=== Excerpted data ===

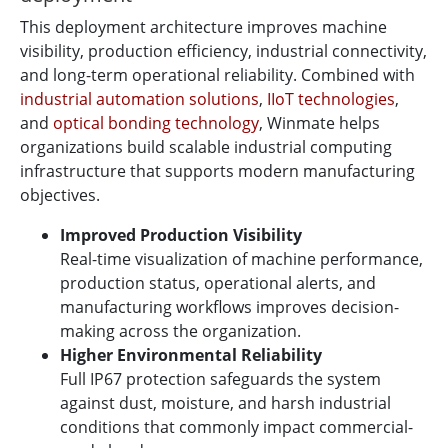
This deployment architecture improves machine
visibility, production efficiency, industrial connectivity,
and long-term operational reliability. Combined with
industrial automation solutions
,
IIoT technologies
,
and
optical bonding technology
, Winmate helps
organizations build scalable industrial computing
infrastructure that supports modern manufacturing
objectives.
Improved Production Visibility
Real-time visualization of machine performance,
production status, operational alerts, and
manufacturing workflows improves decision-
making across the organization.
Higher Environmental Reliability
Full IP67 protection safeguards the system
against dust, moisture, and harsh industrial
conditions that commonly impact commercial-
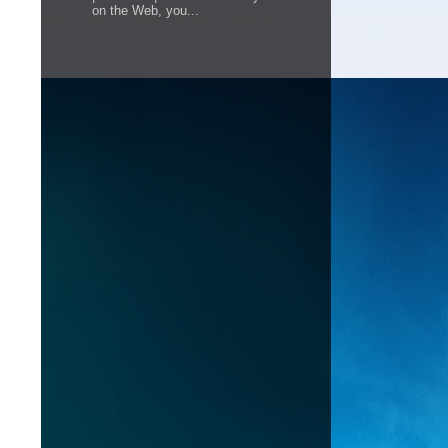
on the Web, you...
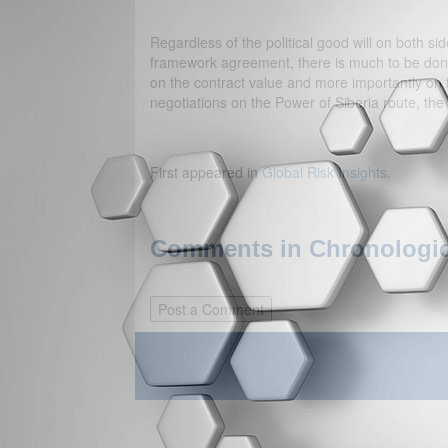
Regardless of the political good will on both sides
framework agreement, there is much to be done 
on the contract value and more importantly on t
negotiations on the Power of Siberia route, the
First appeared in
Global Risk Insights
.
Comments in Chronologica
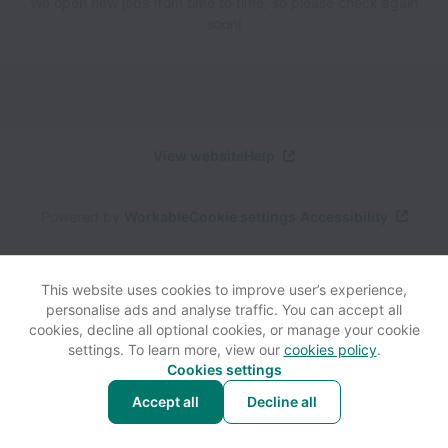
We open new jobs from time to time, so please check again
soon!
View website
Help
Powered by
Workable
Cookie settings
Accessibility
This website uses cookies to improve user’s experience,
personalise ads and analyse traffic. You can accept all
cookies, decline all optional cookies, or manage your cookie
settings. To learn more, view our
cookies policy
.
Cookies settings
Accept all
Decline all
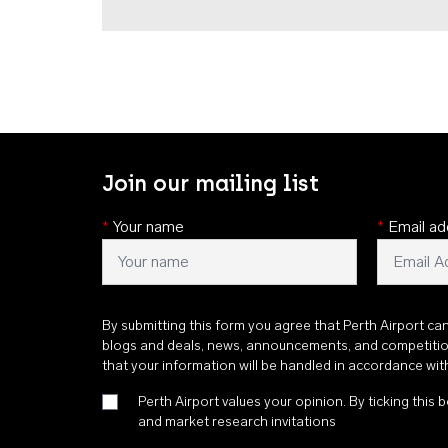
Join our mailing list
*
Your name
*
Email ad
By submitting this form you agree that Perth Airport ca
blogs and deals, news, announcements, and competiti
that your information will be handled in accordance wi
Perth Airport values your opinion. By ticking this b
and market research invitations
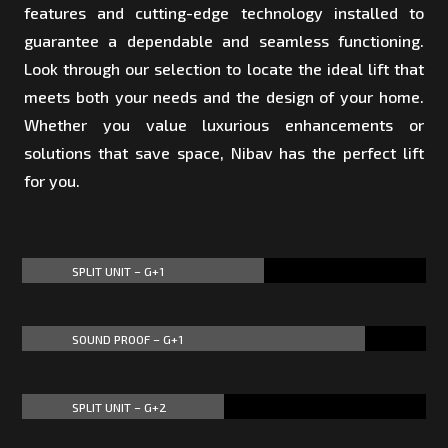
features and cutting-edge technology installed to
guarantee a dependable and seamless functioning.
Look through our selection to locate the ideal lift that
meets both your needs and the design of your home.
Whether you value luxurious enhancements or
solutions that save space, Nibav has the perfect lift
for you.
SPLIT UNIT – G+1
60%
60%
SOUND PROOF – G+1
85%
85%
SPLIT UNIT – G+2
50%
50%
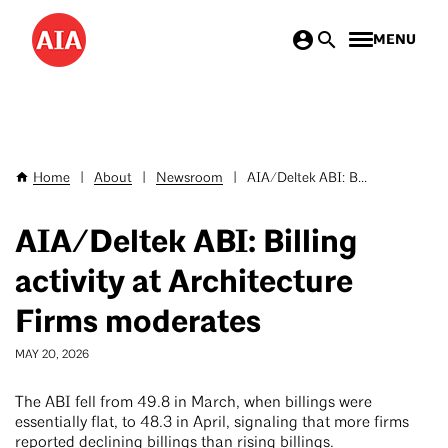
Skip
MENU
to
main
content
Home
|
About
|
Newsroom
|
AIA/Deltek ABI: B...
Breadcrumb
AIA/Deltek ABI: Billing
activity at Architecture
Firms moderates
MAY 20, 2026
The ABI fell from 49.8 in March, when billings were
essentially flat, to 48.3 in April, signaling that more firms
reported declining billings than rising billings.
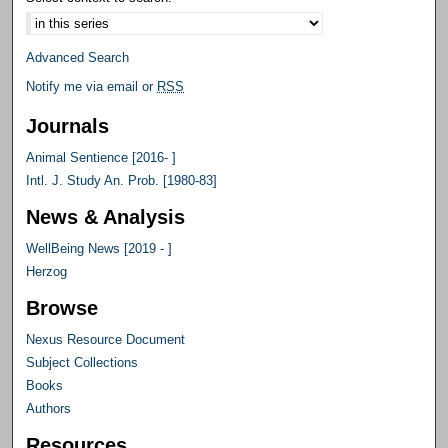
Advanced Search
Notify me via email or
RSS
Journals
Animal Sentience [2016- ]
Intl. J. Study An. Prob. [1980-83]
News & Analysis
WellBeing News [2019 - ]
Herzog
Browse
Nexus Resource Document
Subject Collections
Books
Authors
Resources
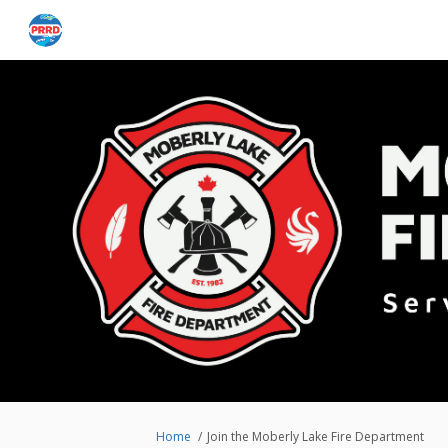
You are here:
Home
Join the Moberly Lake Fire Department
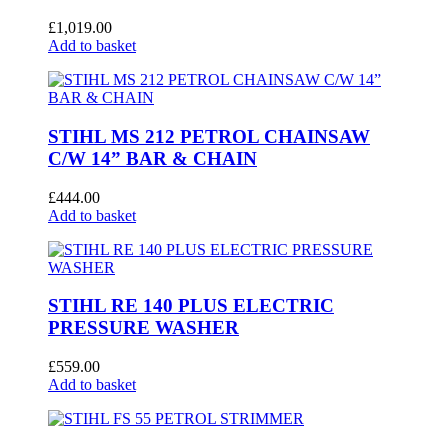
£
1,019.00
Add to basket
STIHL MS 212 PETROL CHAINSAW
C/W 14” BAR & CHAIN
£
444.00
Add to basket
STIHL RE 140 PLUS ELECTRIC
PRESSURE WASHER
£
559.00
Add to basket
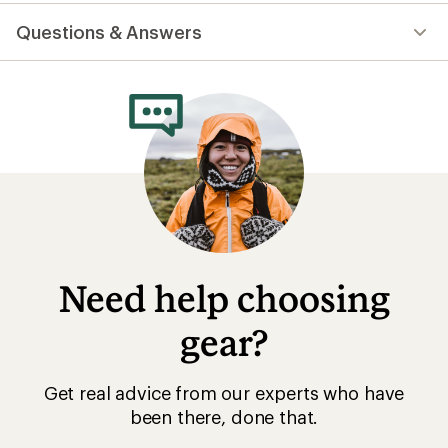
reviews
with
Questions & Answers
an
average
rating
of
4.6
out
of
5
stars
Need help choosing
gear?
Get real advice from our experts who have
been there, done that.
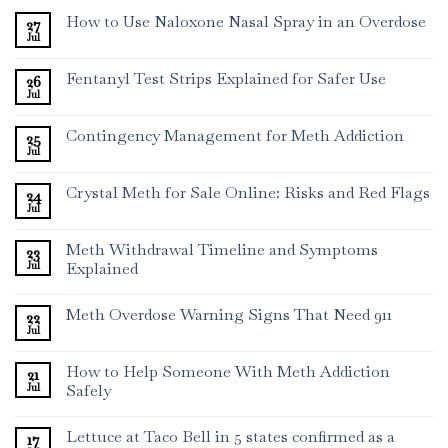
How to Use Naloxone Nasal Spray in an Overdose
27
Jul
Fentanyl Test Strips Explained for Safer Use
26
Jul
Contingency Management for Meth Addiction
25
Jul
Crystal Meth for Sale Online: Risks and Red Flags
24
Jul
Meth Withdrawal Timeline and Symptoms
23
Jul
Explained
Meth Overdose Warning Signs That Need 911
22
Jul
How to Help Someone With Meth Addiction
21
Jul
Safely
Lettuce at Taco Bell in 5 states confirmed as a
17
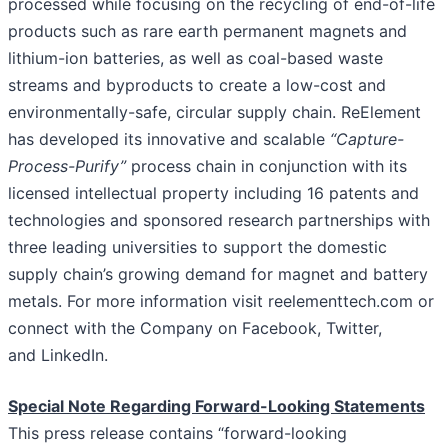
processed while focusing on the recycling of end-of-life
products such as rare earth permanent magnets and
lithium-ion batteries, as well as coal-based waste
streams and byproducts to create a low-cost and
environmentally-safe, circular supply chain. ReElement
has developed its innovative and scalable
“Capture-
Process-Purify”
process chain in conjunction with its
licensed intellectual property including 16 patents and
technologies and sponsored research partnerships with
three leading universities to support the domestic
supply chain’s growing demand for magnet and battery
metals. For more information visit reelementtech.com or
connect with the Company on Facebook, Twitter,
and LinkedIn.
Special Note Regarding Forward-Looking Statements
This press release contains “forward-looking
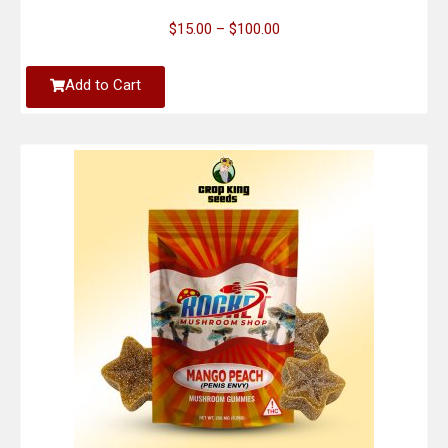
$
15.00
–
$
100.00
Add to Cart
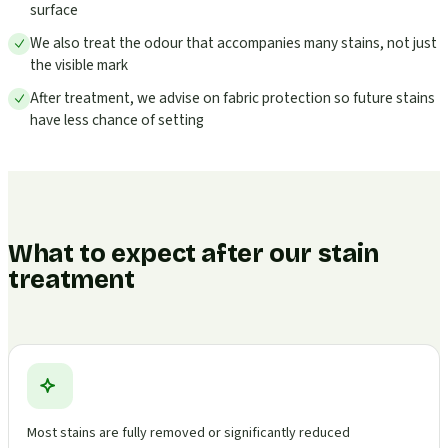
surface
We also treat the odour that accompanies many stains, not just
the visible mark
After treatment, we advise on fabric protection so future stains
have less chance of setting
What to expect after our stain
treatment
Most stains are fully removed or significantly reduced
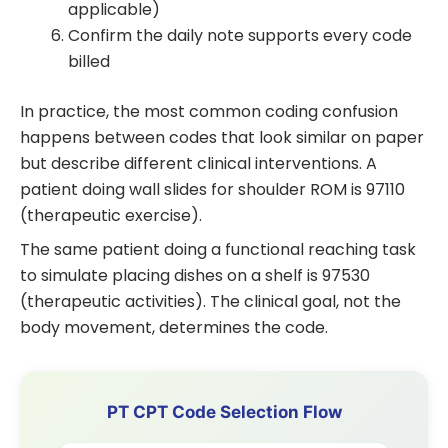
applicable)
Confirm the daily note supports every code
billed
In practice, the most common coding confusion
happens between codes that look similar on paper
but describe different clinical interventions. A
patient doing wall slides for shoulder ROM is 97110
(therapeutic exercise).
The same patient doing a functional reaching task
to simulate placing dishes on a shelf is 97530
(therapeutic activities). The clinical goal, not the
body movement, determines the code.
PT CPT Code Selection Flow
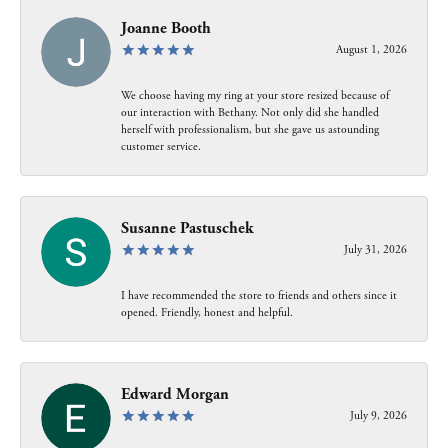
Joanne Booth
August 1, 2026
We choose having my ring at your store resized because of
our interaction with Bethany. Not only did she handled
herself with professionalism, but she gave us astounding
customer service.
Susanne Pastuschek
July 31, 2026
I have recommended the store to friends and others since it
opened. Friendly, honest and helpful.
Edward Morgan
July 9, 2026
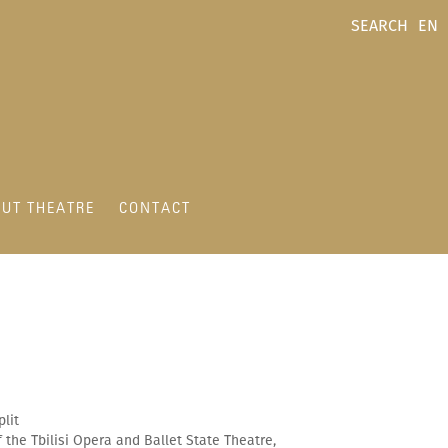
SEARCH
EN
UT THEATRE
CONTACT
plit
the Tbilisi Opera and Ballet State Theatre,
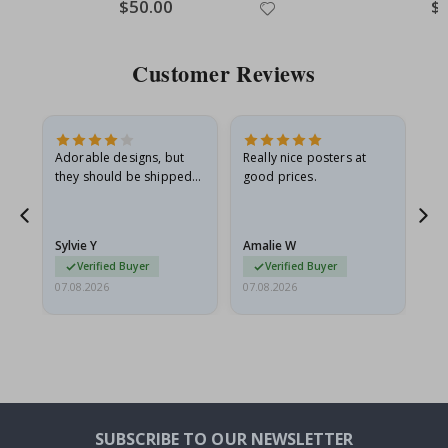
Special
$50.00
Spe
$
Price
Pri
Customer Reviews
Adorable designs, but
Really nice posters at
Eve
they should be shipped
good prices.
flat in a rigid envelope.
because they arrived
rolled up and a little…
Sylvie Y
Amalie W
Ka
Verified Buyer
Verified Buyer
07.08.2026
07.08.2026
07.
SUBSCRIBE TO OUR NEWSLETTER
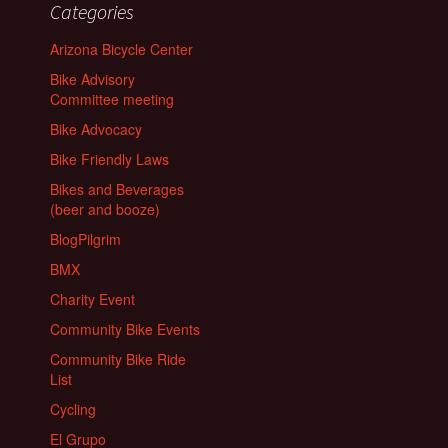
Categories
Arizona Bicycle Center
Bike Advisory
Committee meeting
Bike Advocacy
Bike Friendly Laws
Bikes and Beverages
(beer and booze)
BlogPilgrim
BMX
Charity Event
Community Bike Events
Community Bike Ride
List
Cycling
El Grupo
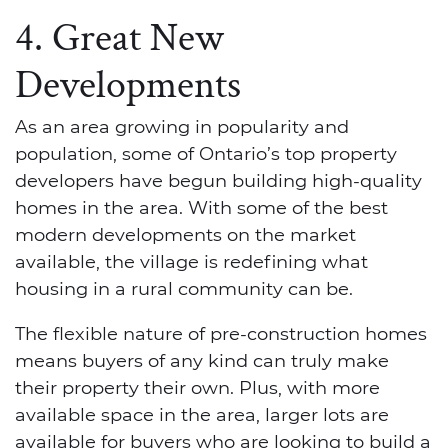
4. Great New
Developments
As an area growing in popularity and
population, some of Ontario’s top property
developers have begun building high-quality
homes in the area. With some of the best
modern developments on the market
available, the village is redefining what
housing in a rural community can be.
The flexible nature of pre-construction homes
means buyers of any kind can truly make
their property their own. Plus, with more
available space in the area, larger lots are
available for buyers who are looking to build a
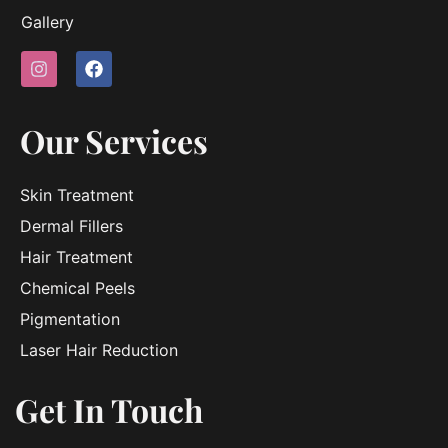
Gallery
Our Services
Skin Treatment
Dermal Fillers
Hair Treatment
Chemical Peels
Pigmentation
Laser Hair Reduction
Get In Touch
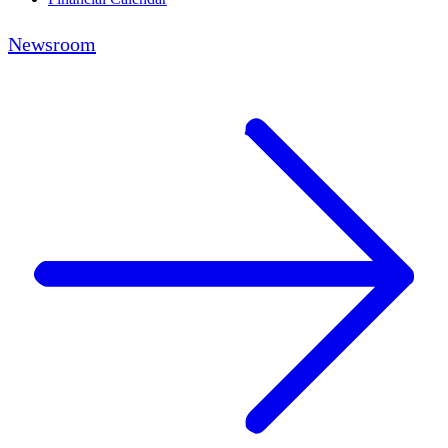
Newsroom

===

### [Exercise brief]
Would you retype the lines from the line containing "(therapeutic exercise)." to the final line of the entries above, exactly as given and without pictures?

### [Solution for this task]
(therapeutic exercise).
The same patient doing a functional reaching task
to simulate placing dishes on a shelf is 97530
(therapeutic activities). The clinical goal, not the
body movement, determines the code.
PT CPT Code Selection Flow
Joanne Booth
August 1, 2026
We choose having my ring at your store resized because of
our interaction with Bethany. Not only did she handled
herself with professionalism, but she gave us astounding
customer service.
Susanne Pastuschek
July 31, 2026
I have recommended the store to friends and others since it
opened. Friendly, honest and helpful.
Edward Morgan
July 9, 2026
SEARCH
EN
UT THEATRE
CONTACT
plit
the Tbilisi Opera and Ballet State Theatre,
Special
$50.00
Spe
$
Price
Pri
Customer Reviews
Adorable designs, but
Really nice posters at
Eve
they should be shipped
good prices.
flat in a rigid envelope.
because they arrived
rolled up and a little…
Sylvie Y
Amalie W
Ka
Verified Buyer
Verified Buyer
07.08.2026
07.08.2026
07.
SUBSCRIBE TO OUR NEWSLETTER
Categories
Arizona Bicycle Center
Bike Advisory
Committee meeting
Bike Advocacy
Bike Friendly Laws
Bikes and Beverages
(beer and booze)
BlogPilgrim
BMX
Charity Event
Community Bike Events
Community Bike Ride
List
Cycling
El Grupo
4. Great New
Developments
As an area growing in popularity and
population, some of Ontario’s top property
developers have begun building high-quality
homes in the area. With some of the best
modern developments on the market
available, the village is redefining what
housing in a rural community can be.
The flexible nature of pre-construction homes
means buyers of any kind can truly make
their property their own. Plus, with more
available space in the area, larger lots are
available for buyers who are looking to build a
Gallery
Our Services
Skin Treatment
Dermal Fillers
Hair Treatment
Chemical Peels
Pigmentation
Laser Hair Reduction
Get In Touch
Newsroom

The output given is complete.